* _Task list_:
**1.** Answer these questions from the passage on EoE diet and follow-up:
(a) In the cohort of 120 patients on a guided elimination diet, how many relapsed upon reintroducing eliminated foods?
(b) How often, at minimum, should patients with EoE be followed up?
(c) In the pediatric study, what initial cell count was predictive of a repeat positive biopsy?
**2.** Write the next part of the passage on EoE diet and follow-up, picking up after its final sentence.

* _Supplied passage_:
An alternative approach is a tailored/guided diet that avoids only an individual’s known food sensitizations based on skin prick and/or patch testing. Spergel and colleagues described 120 patients placed on a guided elimination diet based on allergen testing. After 6-8 weeks, 112 had near complete tissue resolution, though 39 relapsed upon reintroducing eliminated foods. In this cohort, 77% had at least 1 positive prick skin test, and 85% had 1 positive atopy patch test. Prick skin tests were most commonly positive to milk, egg, soy, and peanut. The foods that were most commonly positive to atopy patch test were corn, soy, wheat, and milk. Most patients were sensitized to multiple foods, and dietary nonresponders had more sensitizations than responders. Positive predictive value and negative predictive value for 13 commonly positive foods in EoE were published in a previous post.
Follow-up of patients with EoE should be frequent, at least 4 times per year, with consideration for repeat endoscopy at those intervals as well. Repeat endoscopy is the only way to monitor disease progress, because symptoms do not always correlate with disease progression. One pediatric study found that an initial cell count of 6 or greater was predictive of a repeat positive biopsy.
At each follow-up visit, diet should be reviewed, diet/medication compliance assessed, and consideration given for additional food testing if symptoms or histology are not improving. As noted previously, there are no studies that have evaluated adequate or optimal duration of treatment for either dietary avoidance or topical steroid duration. Very little formal guidance is available to determine key long term predictors of disease resolution, the optimal interval for repeat biopsy, and the effect of these factors on the development of long term sequelae.

* _Provided data_:

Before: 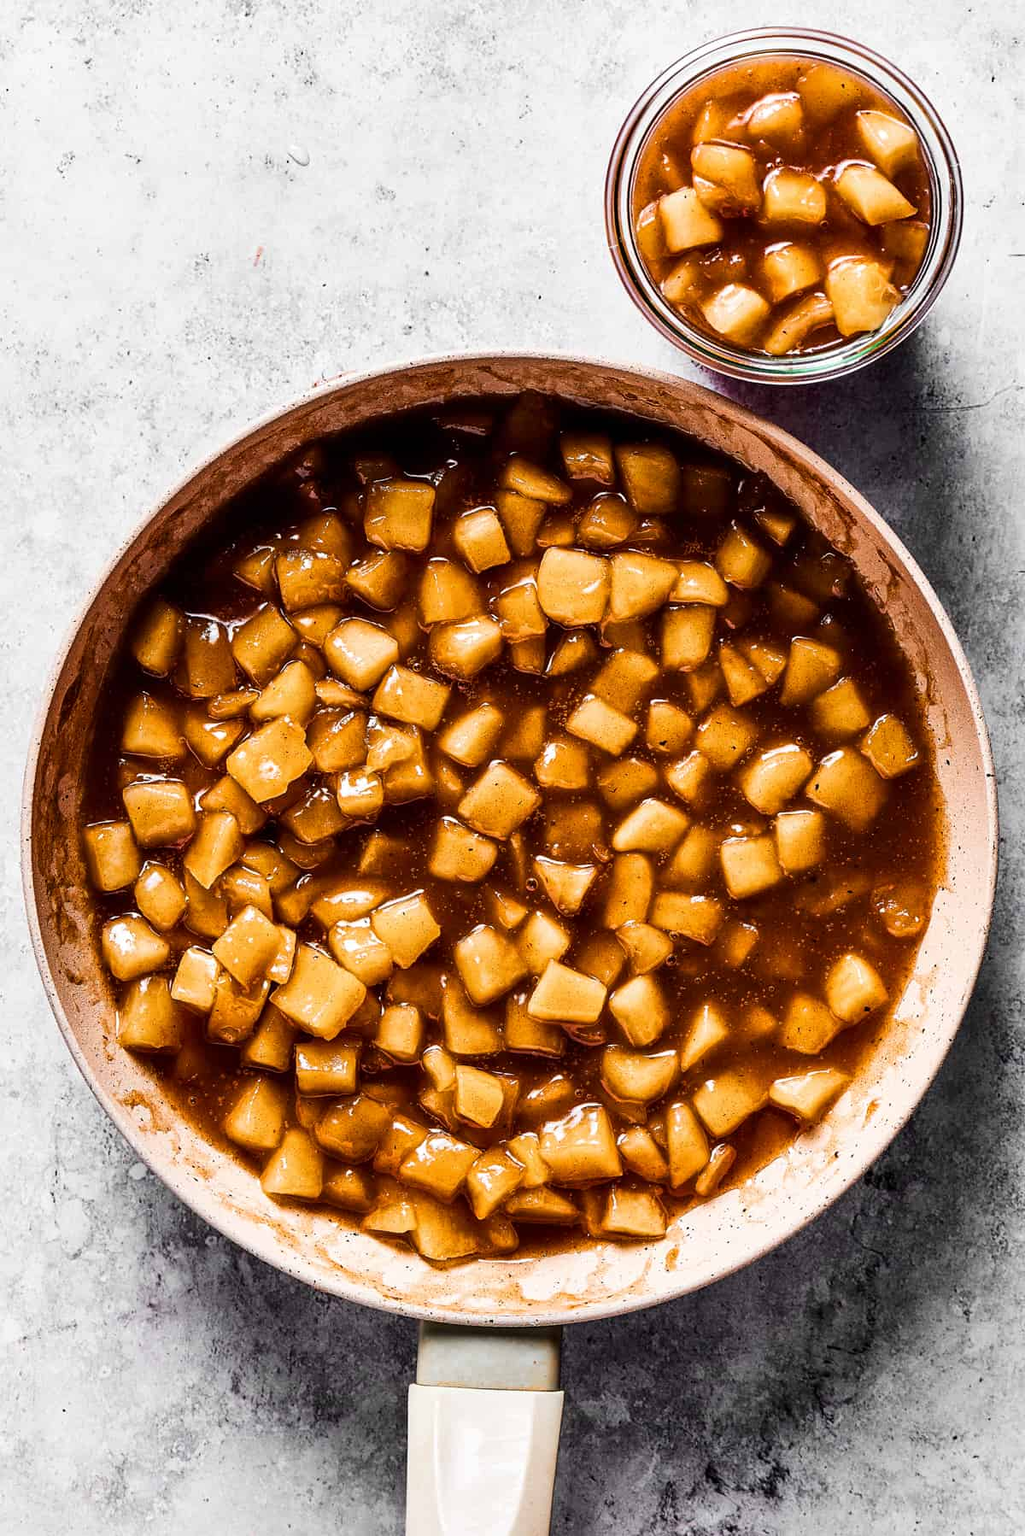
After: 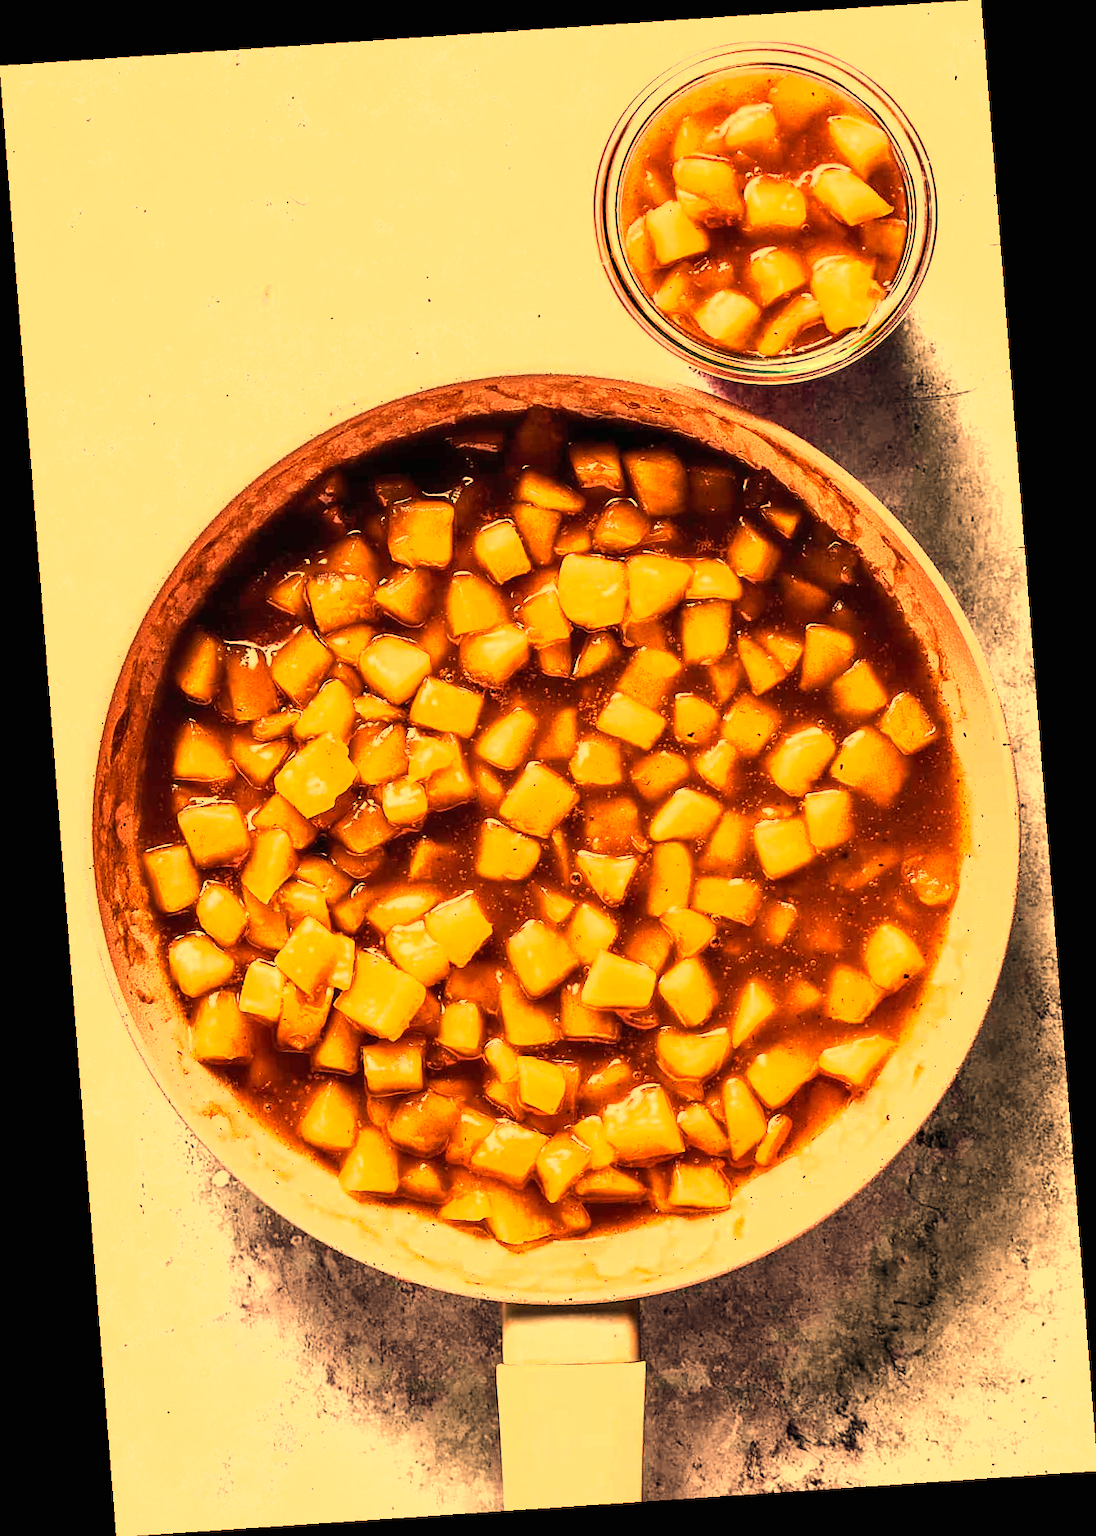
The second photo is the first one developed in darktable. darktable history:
exposure: black level correction 0, exposure 0.7 EV, compensate exposure bias true, compensate highlight preservation false
color correction: highlights a* -4.73, highlights b* 5.06, saturation 0.97
white balance: red 1.467, blue 0.684
rotate and perspective: rotation -4.2°, shear 0.006, automatic cropping off
fill light: on, module defaults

* _Exercise results_:
**1.**
(a) 39 patients.
(b) At least 4 times per year.
(c) A count of 6 or greater.

**2.**
Complications from EoE include:
- Schatzki ring
- Esophageal trachealization and stretching,
- Esophageal furrowing and narrowing, microabscesses, webbing,
- Food impaction, persistent/progressive dysphagia, and lamina propria fibrosis.
Esophageal remodeling in EoE occurs as a result of subepithelial fibrosis and is reported in 15%-40% of affected adults. Predictors that influence the likelihood of developing fibrosis are presently unknown. To date, there is no identified association with progression to malignancy directly from the presence of EoE. Some have observed a potential link between celiac disease and EoE, which may share some common gene upregulations with EoE, but this association is not well understood.
The natural history of food allergy/sensitization within EoE has not been well-described. Lastly, while preliminary work and observation indicates that quality of life can be affected significantly, little formal study of EoE quality of life exists. This particular area of research is very important to continue to define, as the quality of life issues that affected families face are distinct from those of the general food allergy community.